Ostensibly recognisable in its geometric simplicity, Kelly’s shaped canvas does not in fact adhere to any standard forms. Neither circle nor square, Black Panel with Curve teeters on the brink of identification as a regular shape while evading categorisation altogether, combining sharp angles and hard lines with the elegant curve of its upper edge. Conflating painting, sculpture and relief, Kelly saw his shaped canvases as a vivid and graphically stimulating reference to his viewers’ immediate and unmediated visual experience of the physical world. However, all experience, whether physical or spiritual, is certainly mediated by the context in which it is presented, and thus becomes subjective. The experience thus cannot be entirely elevated above physical and terrestrial concerns. Indeed, when Kelly's geometric abstractions were first exhibited in 1959, they were already perceived as having “hard, crisp edges [that] commanded the eye to feel them as the hand would feel soft flesh” and were thus immediately associated with humanity and its corporeal presence (E. C. Goosen in: Exh. Cat., New York, The Museum of Modern Art, Sixteen Americans, 1959, p. 31). This apparent worldly basis is unsurprising, given the works are anchored in precise sources of naturally occurring abstraction: the light streaming through a mullioned window, the silhouette of a bird’s wing against the sky, the shape of a leaf folded over onto itself. These points of reference – so skilfully and austerely stripped down to their most fundamental components – ground Kelly’s art in a physical space, while simultaneously revealing a post-war preoccupation with alternate methods of representation and the viewer’s perception of the final product, and indeed prefiguring Andy Warhol’s manipulation of photographs of shadows to create his pivotal Shadow abstracts in the late 1970s. As Simon Schama has explained, Kelly’s works are born from “perceptual serendipity – in a shadow, a reflection, a partly obscured object or shape – from which he then shears away a visual fragment” (Simon Schama cited in: Rachel Cooke, ‘Ellsworth Kelly: ‘I want to live another 15 years’, The Guardian, November 8 2015, online).
By utilising such a blunt and sophisticated economy of means, the artist has addressed the nature of the painted canvas as a structured object, not a field of painterly gesture, with a singular impactful colour entirely shifting our perceptions of space. With his self-imposed minimal artistic vocabulary, Kelly has succeeded in experimenting with perception without diluting what he considered to be the fundamental factors of artistic representation – colour and form. In a 1964 interview with Henry Geldzahler, the artist stated: "I'm interested in the mass and color, the black and white – the edges happen because the forms get as quiet as they can be" (Ellsworth Kelly, cited in: Exh. Cat., New York, The Solomon R. Guggenheim Museum, Ellsworth Kelly: A Retrospective, 1996, p. 11).
Kelly’s trajectory and evolution as an artist transcends the traditional ideas of categorisation. Throughout his career, he has been linked with a variety of twentieth-century art movements including Hard Edge painting, Op art and most often, Minimalism.
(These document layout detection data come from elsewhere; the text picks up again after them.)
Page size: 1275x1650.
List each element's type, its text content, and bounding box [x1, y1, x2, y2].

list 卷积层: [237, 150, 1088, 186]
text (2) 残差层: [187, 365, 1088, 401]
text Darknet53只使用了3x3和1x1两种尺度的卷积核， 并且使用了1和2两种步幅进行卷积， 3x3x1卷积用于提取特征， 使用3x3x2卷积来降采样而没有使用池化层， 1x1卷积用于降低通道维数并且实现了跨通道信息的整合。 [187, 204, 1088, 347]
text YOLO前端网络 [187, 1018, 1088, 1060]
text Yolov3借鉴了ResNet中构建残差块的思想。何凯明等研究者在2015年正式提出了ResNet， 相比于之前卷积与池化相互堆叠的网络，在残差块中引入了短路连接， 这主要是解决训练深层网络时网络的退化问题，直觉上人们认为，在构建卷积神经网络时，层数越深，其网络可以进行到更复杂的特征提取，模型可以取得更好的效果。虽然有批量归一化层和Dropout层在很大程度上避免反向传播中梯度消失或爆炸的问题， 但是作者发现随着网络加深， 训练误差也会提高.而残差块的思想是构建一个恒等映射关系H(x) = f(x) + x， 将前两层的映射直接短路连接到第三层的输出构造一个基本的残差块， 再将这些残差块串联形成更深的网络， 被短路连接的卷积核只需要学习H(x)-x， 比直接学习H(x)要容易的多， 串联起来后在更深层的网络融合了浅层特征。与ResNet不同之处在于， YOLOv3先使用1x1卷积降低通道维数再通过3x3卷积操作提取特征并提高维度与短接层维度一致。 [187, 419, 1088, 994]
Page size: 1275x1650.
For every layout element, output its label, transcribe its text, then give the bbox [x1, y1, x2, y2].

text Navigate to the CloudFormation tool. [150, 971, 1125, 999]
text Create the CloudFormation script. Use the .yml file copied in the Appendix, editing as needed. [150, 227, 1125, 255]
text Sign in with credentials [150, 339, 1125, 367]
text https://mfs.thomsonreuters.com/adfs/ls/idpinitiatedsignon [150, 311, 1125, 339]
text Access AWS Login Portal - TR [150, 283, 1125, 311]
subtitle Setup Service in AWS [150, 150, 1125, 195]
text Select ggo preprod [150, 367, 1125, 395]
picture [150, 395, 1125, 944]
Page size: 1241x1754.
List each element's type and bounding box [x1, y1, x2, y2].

Although his work certainly shares some of the same artistic tendencies as other examples of Minimalism, such as the reductive form and distilled colour seen here, Kelly’s process has always been an entirely introspective and contemplative one. This singular mentality has enabled him to continue to pursue and investigate many of the same aesthetic and thematic issues, which have captivated him since he first enrolled at the School of the Museum of Fine Arts, Boston in 1946 upon returning from service in Europe during World War II. Following two years of study in Boston, Kelly decided to move to Paris where he was able to fully immerse himself in the work of many of the early innovators of twentieth-century Modernism such as Malevich, Piet Mondrian, and Jean Arp, whose work would play a pivotal role in the artist’s development. In addition to this pantheon of early Modernists, Kelly was able to more fully investigate the architectural details around him in a manner that is hard to understate. In France he was also exposed to Byzantine mosaics and Cycladic art – in looking at the art of the past he was able to perfect his own architectural organisation of forms. The immediacy and anonymity of this art would leave a lasting impression on the artist as he wrote to John Cage in the autumn of 1950: “I am not interested in painting as it has been accepted for so long – to hang on walls of houses as pictures. To hell with pictures… We must make our art like the Egyptians, the Chinese and the African and the Island primitives… It should meet the eye – direct” (Ibid.)
Black Panel with Curve succeeds in prompting the viewer to question the very nature of what painting is or can be. The culmination of a hugely important series of works whose influence extends from the contemporary sculpture of Richard Serra to iconic pieces by artists such as Robert Morris and Frank Stella, Kelly’s legacy is one of liberation: liberating painting from the limitations of a frame; liberating the picture plane; liberating the viewer by engaging him in a more participatory experience. Surrounded by action painters, colour-field painters, Minimalists and Pop artists, Kelly forged a visual vocabulary and oeuvre that was entirely his own. Defining space without dominating it, the present work creates its own reality, one that resounds with the extraordinary profundity of his practice.